Insurance costs continue to rise, though Huhn said he expected the post-pandemic surge in claims to level off. Salary expenditures grow based on the consumer price index for non-union workers and by contract for police and fire union members. Huhn characterized salary growth as "mild."
Salary and benefits comprise 48% of budgeted spending; most of that is fire and police.
“In service organizations, salary and benefit costs are generally more than 50% of the budget,” said council member Karyn Smith. “I think Normal does an excellent job at being efficient in their workforce.”
Vehicles, water department chemicals, and other operational line items have significant inflationary increases.
Water and sewer rates will stay flat in the new cycle, though there are 2% jumps in the out years of the five-year projection.
Even though the proposed spending increase is 19.6%, Huhn said that's conservative compared to revenue growth the town is seeing. The town plans for less than 60% of current year revenue growth and 100% plus of the rise in current year expenses. He said they allow for other reserves as well.
"We budget at full employment and that never happens. We have some vacancies during the year. That gives us an automatic hedge. Contingency funds are an automatic hedge. We budget high for capital and gas costs and utility costs. Our goal is always not to get surprised by an unforeseen deficit," said Huhn.
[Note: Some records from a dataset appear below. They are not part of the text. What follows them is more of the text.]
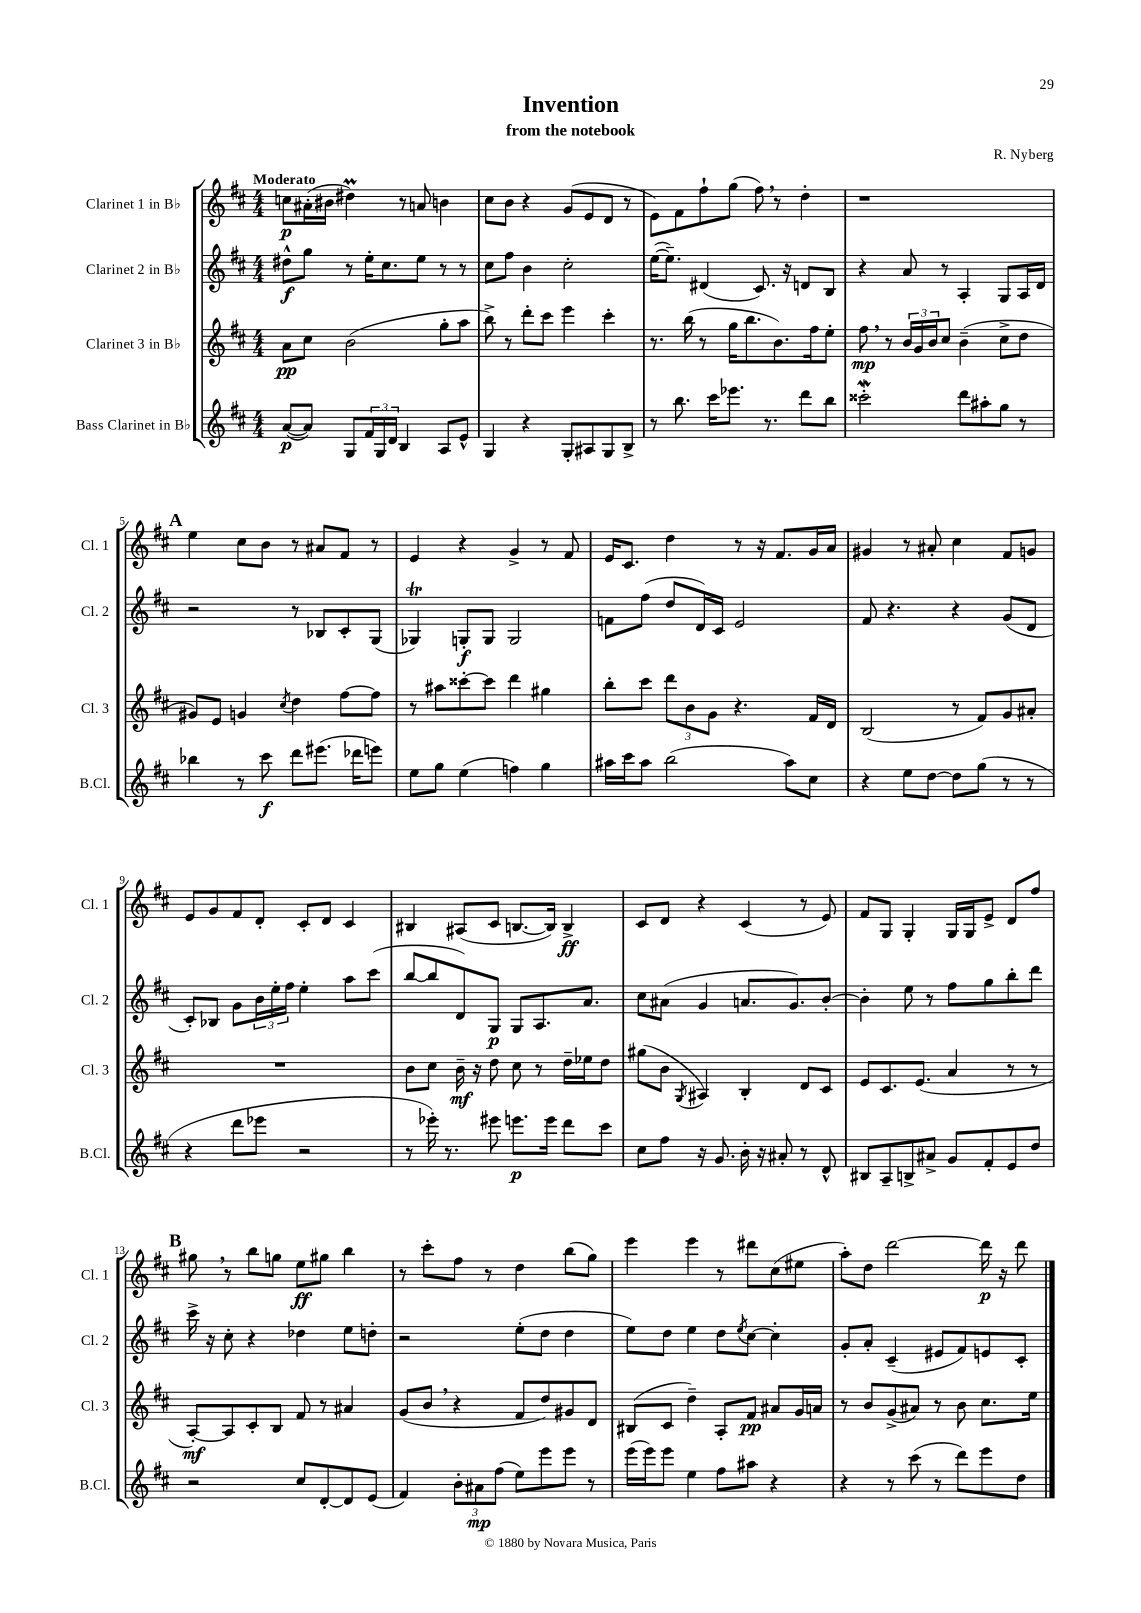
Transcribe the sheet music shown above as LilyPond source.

\header { title = "Invention" composer = "R. Nyberg" subtitle = "from the notebook" }
<<
\new StaffGroup <<
\new Staff = "s0" \with { instrumentName = "Clarinet 1 in Bb" shortInstrumentName = "Cl. 1" } {
    \clef treble \key d \major \numericTimeSignature \time 4/4 \tempo "Moderato"
    c''8\p ais'16-.( bis'16 dis''4\prall) r8 a'8 b'4 |
    cis''8 b'8 r4 g'8( e'8 d'8 r8 |
    e'8) fis'8 fis''8-! g''8( fis''8) \breathe r8 d''4-. |
    r1 |
    \mark \markup { \bold "A" } e''4 cis''8 b'8 r8 ais'8 fis'8 r8 |
    e'4 r4 g'4-> r8 fis'8 |
    e'16 cis'8. d''4 r8 r16 fis'8. g'16 a'16 |
    gis'4 r8 ais'8-. cis''4 fis'8 g'8 |
    e'8 g'8 fis'8 d'8-. cis'8-. d'8 cis'4 |
    bis4 ais8( cis'8 b8.~ b16) b4->\ff |
    cis'8 d'8 r4 cis'4( r8 e'8) |
    fis'8 g8 g4-. g16 g16 e'8-> d'8 fis''8 |
    \mark \markup { \bold "B" } gis''8 \breathe r8 b''8 g''8 e''8\ff gis''8 b''4 |
    r8 cis'''8-. fis''8 r8 d''4 b''8( g''8) |
    e'''4 e'''4 r8 dis'''8 cis''8( eis''8 |
    a''8-.) d''8 d'''2~ d'''16\p r16 d'''8 \bar "|." |
}
\new Staff = "s1" \with { instrumentName = "Clarinet 2 in Bb" shortInstrumentName = "Cl. 2" } {
    \clef treble \key d \major \numericTimeSignature \time 4/4
    dis''8-^\f g''8 r8 e''16-. cis''8. e''8 r8 r8 |
    cis''8 fis''8 b'4 cis''2-. |
    e''16~( e''8.--) dis'4( cis'8.) r16 d'8 b8 |
    r4 a'8 r8 a4-. g8 a16 d'16 |
    \mark \markup { \bold "A" } r2 r8 bes8 cis'8-. g8( |
    ges4\trill) g8-.\f g8 g2 |
    f'8 fis''8( d''8 d'16) cis'16 e'2 |
    fis'8 r4. r4 g'8( d'8 |
    cis'8-.) bes8 g'8 \tuplet 3/2 { b'16 e''16-. fis''16 } e''4-. a''8 cis'''8( |
    b''8~ b''8 d'8) g8\p g8 a8. a'8. |
    cis''8 ais'8( g'4 a'8. g'8.) b'8~-. |
    b'4-. e''8 r8 fis''8 g''8 b''8-. d'''8 |
    \mark \markup { \bold "B" } cis'''16-> r16 cis''8-. r4 des''4 e''8 d''8-. |
    r2 e''8-.( d''8 d''4 |
    e''8) d''8 e''4 d''8 \acciaccatura { e''8 } cis''8~ cis''4-. |
    g'8-. a'8-. cis'4--( eis'8 fis'8) e'8 cis'8-. \bar "|." |
}
\new Staff = "s2" \with { instrumentName = "Clarinet 3 in Bb" shortInstrumentName = "Cl. 3" } {
    \clef treble \key d \major \numericTimeSignature \time 4/4
    a'8\pp cis''8 b'2( g''8-. a''8 |
    b''8->) r8 d'''8-. cis'''8 e'''4 cis'''4-. |
    r8. b''16( r8 g''16 b''8. b'8.) fis''16 e''8-. |
    fis''8\mp \breathe r8 \tuplet 3/2 { b'16 g'16 b'16 } cis''8 b'4--( cis''8-> d''8 |
    \mark \markup { \bold "A" } gis'8) e'8 g'4 \acciaccatura { cis''8 } d''4 fis''8~ fis''8 |
    r8 ais''8 cisis'''8~-. cisis'''8 d'''4 gis''4 |
    b''8-. cis'''8 \tuplet 3/2 { d'''8 b'8 g'8 } r4. fis'16 d'16 |
    b2( r8 fis'8) g'8 ais'8-. |
    R1 |
    b'8 cis''8 b'16--\mf r16 d''8 cis''8 r8 d''16-- ees''16 d''8 |
    gis''8( b'8 \acciaccatura { g8 } ais4) b4-. d'8 cis'8 |
    e'8 cis'8. e'8.( a'4 r8 r8 |
    \mark \markup { \bold "B" } a8~-.\mf) a8 cis'8-. b8 fis'8 r8 ais'4 |
    g'8( b'8 \breathe r4 fis'8 d''8) gis'8 d'8 |
    bis8( cis'8 d''4--) a8-. fis'8\pp ais'8 g'16 a'16 |
    r8 b'8 g'8->( ais'8) r8 b'8 cis''8. e''16 \bar "|." |
}
\new Staff = "s3" \with { instrumentName = "Bass Clarinet in Bb" shortInstrumentName = "B.Cl." } {
    \clef treble \key d \major \numericTimeSignature \time 4/4
    a'8~\p( a'8) g8 \tuplet 3/2 { fis'16 g16 d'16 } b4 a8 e'8-^ |
    g4 r4 g8-. ais8 g8 b8-> |
    r8 b''8. cis'''16 ees'''8. r8. d'''8 b''8 |
    cisis'''2-.\mordent d'''8 ais''8-. g''8 r8 |
    \mark \markup { \bold "A" } bes''4 r8 cis'''8\f d'''8 eis'''8.( des'''16 e'''8) |
    e''8 g''8 e''4( f''4) g''4 |
    ais''16 cis'''16 ais''8 b''2( ais''8) cis''8 |
    r4 e''8 d''8~ d''8 g''8( r8 r8 |
    r4 d'''8 ees'''8 r2 |
    r8 ees'''16-.) r8. eis'''8 e'''8.\p e'''16 d'''8 cis'''8 |
    cis''8 fis''8 r16 g'8. b'16-. r16 ais'8-. r8 d'8-^ |
    bis8 a8-- b8-> ais'8-> g'8 fis'8-. e'8 d''8 |
    \mark \markup { \bold "B" } r2 cis''8 d'8~-. d'8 e'8( |
    fis'4) \tuplet 3/2 { b'8-. ais'8\mp fis''8( } e''8) e'''8 e'''8 r8 |
    e'''16( e'''16) e'''8 e''4 fis''8 ais''8 r4 |
    r4 r8 cis'''8( r8 d'''8) e'''8 d''8 \bar "|." |
}
>>
>>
“This has to be the strongest budget I have seen in 10 years,” said council member Kevin McCarthy. “I appreciate how responsive this plan is to the current situation. We are doing more work because of our strong position, we are also paying off overhead because we can right now and it’s prudent to do so. And we’re also aiming to hold steady some locally set revenue streams, all responsible and prudent actions.”
Actual revenue increase in state shared sales tax in 2022 from 2021 was 21.7%.
“That’s just unbelievably high, compared to what we have seen. Historically, it has normally been between 2-3%. Local tax (sales) is an 18.8% increase. We are currently seeing almost those numbers through our current period of actuals for this year,” said Huhn.
Huhn said a potential recession later this year may or may not be a problem, but the town is going into it in a strong position. He said he was not overly concerned about State Farm layoffs. Current shedding of IT workers, he said, does not appear to be as significant as the wave years ago when the Bloomington-based insurance giant ended contractor work following a digital transformation program.